Nashville saw a number of interesting developments on Councilman Eric Crafton's English only charter amendment today. The Tennessean discovered the story. The City Paper's Clint Brewer and Mike Byrd traded barbs about the coverage of the campaign. And the Nashville Post put up this rare no-subscription-necessary item about all the usage errors in the post card being sent out that urges people to sign the ballot petition.
But let's get back to the issue of the coverage. As Byrd points out, P.J. Tobia seems to be assembling the largest array of voices opposing the measure. Despite the fact that I believe the editorializing of the Scene, the City Paper, the Post, and the Tennessean do not and will not take Crafton's side, he is still driving the coverage of the story. His simple message that everyone needs to learn English gets repeated day after day. Even when Crafton's opponents say that immigrants know this and are already are learning English, that just amounts to an argument that the amendment is unnecessary. In some ways, it has the effect of reinforcing Crafton's message by making some people wonder why anyone would oppose the amendment.
What the coverage in the mainstream media and in the blogosphere also indicates is that the organization of his campaign is way ahead of the opposition. Poorly worded and punctuated though it is, the post card is going out to thousands of people. The website is up, running, and collecting donations. Robocalls have already begun. (A hat tip to Mr. Kleinheider for posting the link to Southern Beale who received one of the calls.)
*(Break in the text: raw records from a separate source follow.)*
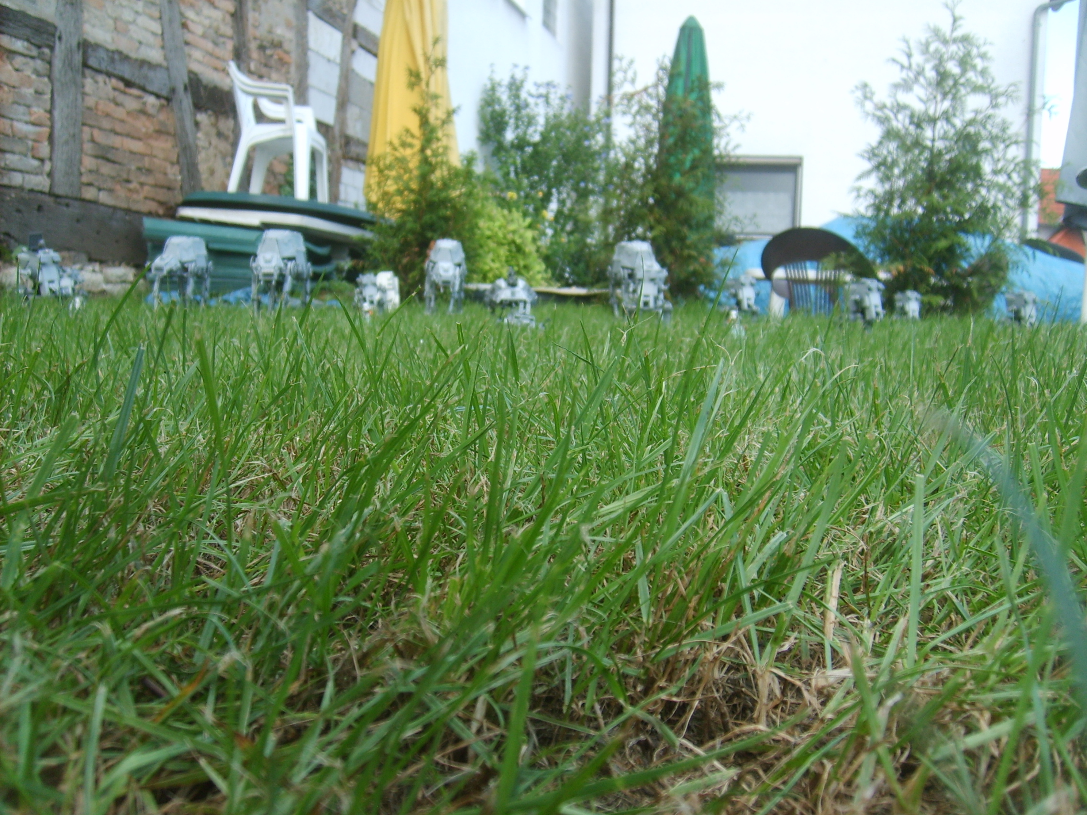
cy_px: 408
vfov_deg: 40.7
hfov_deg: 52.6
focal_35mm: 35
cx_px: 544
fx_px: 1099
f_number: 2.8
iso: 50
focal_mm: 5.8
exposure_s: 1/180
The next question that the media should be asking is what the opposition is going to do about it. So far, all I've seen are some well stated public arguments and hints of a law suit if (after?) it passes. The battle of ideas is important, but you can win the battle of ideas and lose the war. Will there be an organized campaign, a referendum committee? If so, who will lead it and become the organizing focus for the opposition?